We reiterate a buy on the stock of water treatment and waste water management player, VA Tech Wabag. Improved order flow scenario, healthy balance-sheet and positive impact of overseas cost rationalisation measures improve the prospects for the company’s earnings growth. Investors with a two-three-year perspective can take exposure to the stock.

At the current market price of Rs 511, the stock trades at 14 times its expected consolidated earnings per share for FY-13. While this may seem to be at a premium to regular engineering, procurement and construction (EPC) contractors, VA Tech’s presence in relatively high-end work, its strong technology base and geographic diversity justify the premium.

Business focus

VA Tech recently restructured its business to focus on products rather than geographies. With this, it will now focus on industrial water treatment, municipal water treatment and desalination. While VA Tech has already established itself in desalination projects as well as industrial water treatment, it has tapped the local opportunity in municipal waste water treatment quite well in recent times.

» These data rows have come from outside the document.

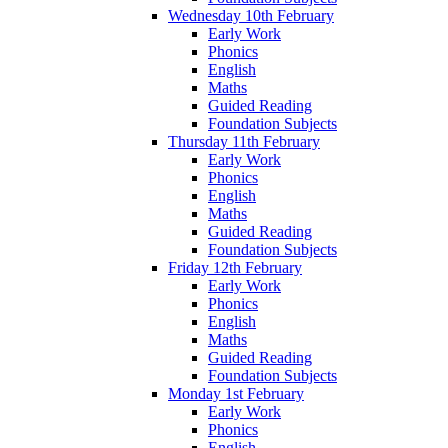
Wednesday 10th February
Early Work
Phonics
English
Maths
Guided Reading
Foundation Subjects
Thursday 11th February
Early Work
Phonics
English
Maths
Guided Reading
Foundation Subjects
Friday 12th February
Early Work
Phonics
English
Maths
Guided Reading
Foundation Subjects
Monday 1st February
Early Work
Phonics
English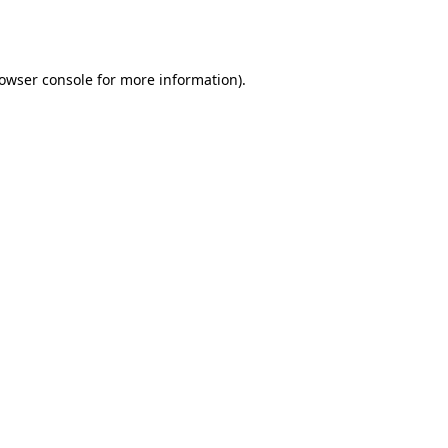
owser console
for more information).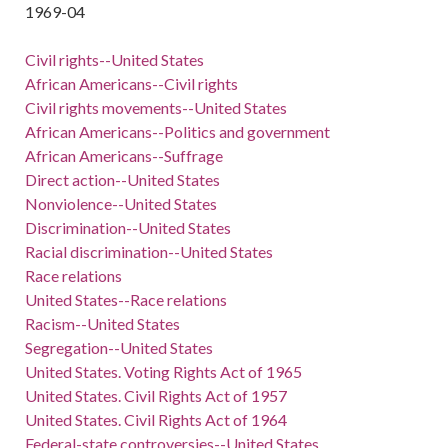
1969-04
Civil rights--United States
African Americans--Civil rights
Civil rights movements--United States
African Americans--Politics and government
African Americans--Suffrage
Direct action--United States
Nonviolence--United States
Discrimination--United States
Racial discrimination--United States
Race relations
United States--Race relations
Racism--United States
Segregation--United States
United States. Voting Rights Act of 1965
United States. Civil Rights Act of 1957
United States. Civil Rights Act of 1964
Federal-state controversies--United States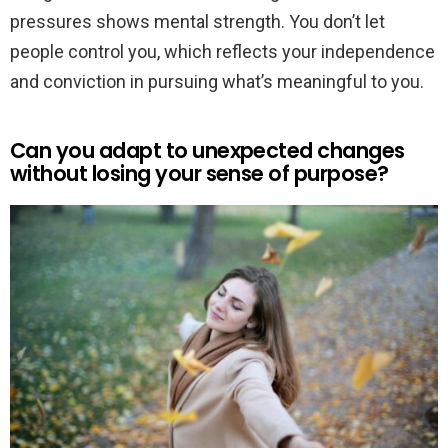
pressures shows mental strength. You don’t let
people control you, which reflects your independence
and conviction in pursuing what’s meaningful to you.
Can you adapt to unexpected changes
without losing your sense of purpose?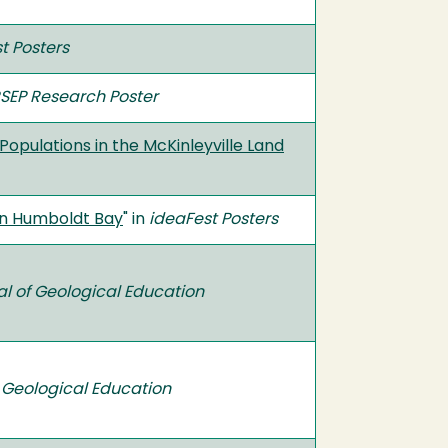
t Posters
SEP Research Poster
pulations in the McKinleyville Land
in Humboldt Bay
" in
ideaFest Posters
al of Geological Education
 Geological Education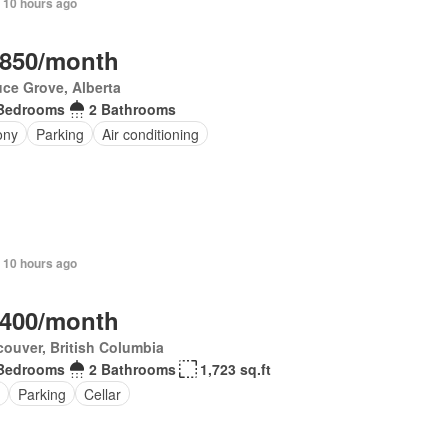
 10 hours ago
,850/month
ce Grove, Alberta
Bedrooms
2 Bathrooms
ony
Parking
Air conditioning
 10 hours ago
,400/month
ouver, British Columbia
Bedrooms
2 Bathrooms
1,723 sq.ft
Parking
Cellar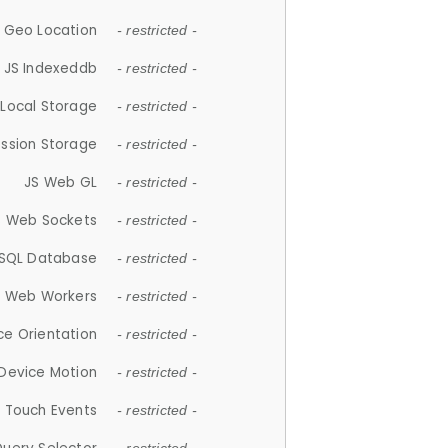
 Geo Location
- restricted -
JS Indexeddb
- restricted -
 Local Storage
- restricted -
ession Storage
- restricted -
JS Web GL
- restricted -
S Web Sockets
- restricted -
SQL Database
- restricted -
S Web Workers
- restricted -
ce Orientation
- restricted -
 Device Motion
- restricted -
 Touch Events
- restricted -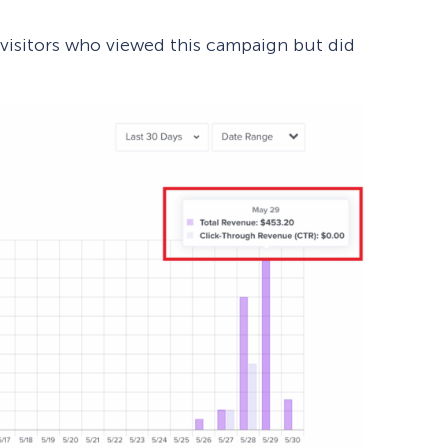
isitors who viewed this campaign but did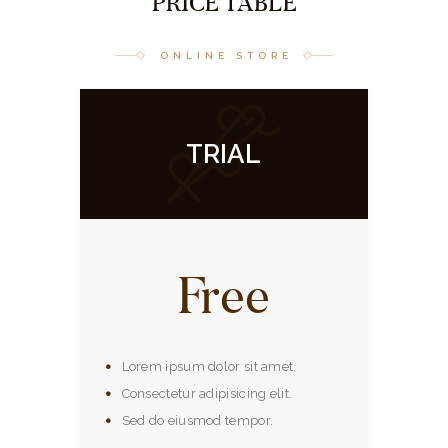
PRICE TABLE
ONLINE STORE
TRIAL
Free
Lorem ipsum dolor sit amet.
Consectetur adipisicing elit.
Sed do eiusmod tempor.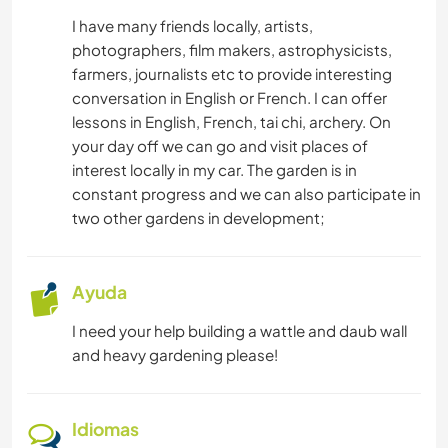
IDIOMAS
I have many friends locally, artists,
photographers, film makers, astrophysicists,
JARDINERÍA
farmers, journalists etc to provide interesting
conversation in English or French. I can offer
NATURALEZA
lessons in English, French, tai chi, archery. On
your day off we can go and visit places of
interest locally in my car. The garden is in
constant progress and we can also participate in
two other gardens in development;
Ayuda
I need your help building a wattle and daub wall
and heavy gardening please!
Idiomas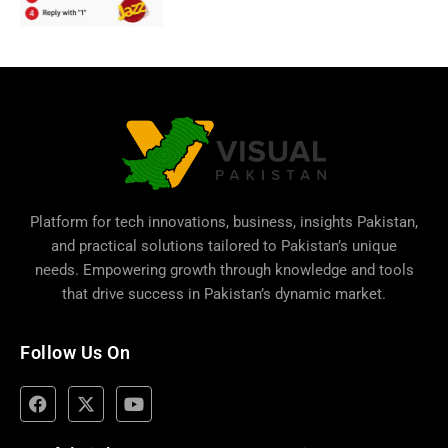
Platform for tech innovations, business,
insights Pakistan
,
and practical solutions tailored to Pakistan’s unique
needs. Empowering growth through knowledge and tools
that drive success in Pakistan’s dynamic market.
Follow Us On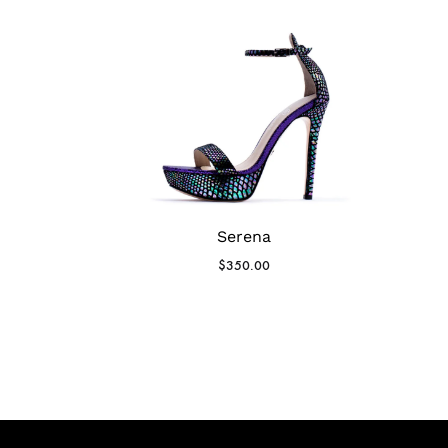
Serena
$
350.00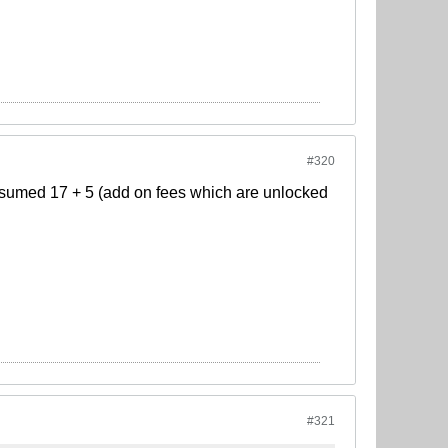
#320
 assumed 17 + 5 (add on fees which are unlocked
#321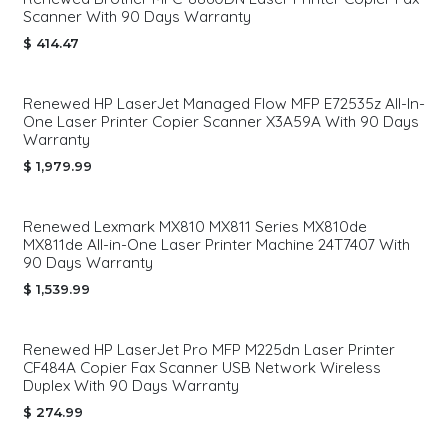
Scanner With 90 Days Warranty
$
414.47
Renewed HP LaserJet Managed Flow MFP E72535z All-In-
One Laser Printer Copier Scanner X3A59A With 90 Days
Warranty
$
1,979.99
Renewed Lexmark MX810 MX811 Series MX810de
MX811de All-in-One Laser Printer Machine 24T7407 With
90 Days Warranty
$
1,539.99
Renewed HP LaserJet Pro MFP M225dn Laser Printer
CF484A Copier Fax Scanner USB Network Wireless
Duplex With 90 Days Warranty
$
274.99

Some of the key projects, which are in the pipeline, include sewage treatment plants at seven sites in Mumbai, and municipal orders in Delhi, Karnataka, Tamil Nadu and Orissa.

With a sound technology base and tie-up with partners for contract work, VA Tech appears well placed to tap the order flows in the municipal space.

Besides local orders, the company also expects orders worth about Rs 800-1,000 crore (€120-130 million) from countries such as Turkey, Saudi Arabia, Romania, Czech Republic and Philippines. Its tie-up with Sumitomo of Japan can also be expected to generate some orders.

Overall, VA Tech has guided Rs 2,000-2,400 crore of fresh orders for FY-13. This, along with current order book of Rs 3,400 crore (two times FY-12 revenue), improve the company’s revenue prospects. Its revenue guidance (in the high teens) can be expected to convert into earnings growth of about 30 per cent in FY-13.

Margins to improve

VA Tech’s sales expanded 17 per cent to Rs 1,438 crore in FY-12, while net profits expanded 40 per cent to Rs 74 crore. While the pace of growth was good, the company saw a marginal dip in EBITDA margins to 9 per cent.

But this was primarily due to a change in accounting for variable pay. In FY-12, in addition to the fiscal expenses, the company also booked variable costs pertaining to the previous year. Adjusted for the previous year’s expenses, margins were at a higher 9.5 per cent.

That said, there is still scope for profit margin improvement for a couple of reasons: one, the company’s revenue from operation and maintenance (currently at 14 per cent of overall sales) is set to increase, with projects like the Chennai desalination plant close to completion. This segment has profit margins as high as 18 per cent compared with 10-12 per cent from EPC projects.

Despite lucrative margins locally, high costs in overseas markets have so far muted overall profit margins. This too is set to change.

After its acquisition of the Austrian parent, VA Tech has been on a decentralisation drive. Instead of one centralised office in Austria, the company has been setting up local offices in emerging market regions where it has projects. Also, these offices are now manned with local staff. In the last two years ending FY-12, the company saved over nine million euros on overhead costs and hopes to see further reduction. These factors can support EBITDA margins.

With low debt and escalation clause for inputs in long-term contracts, VA Tech has escaped the high pressure on interest costs and raw material costs seen by other engineering players.

Risks

While the company has started getting payments for the Chennai desalination plant, initial delay due to lack of funding from the Centre stretched its working capital a bit. Similar delays in other municipal projects cannot be ruled out.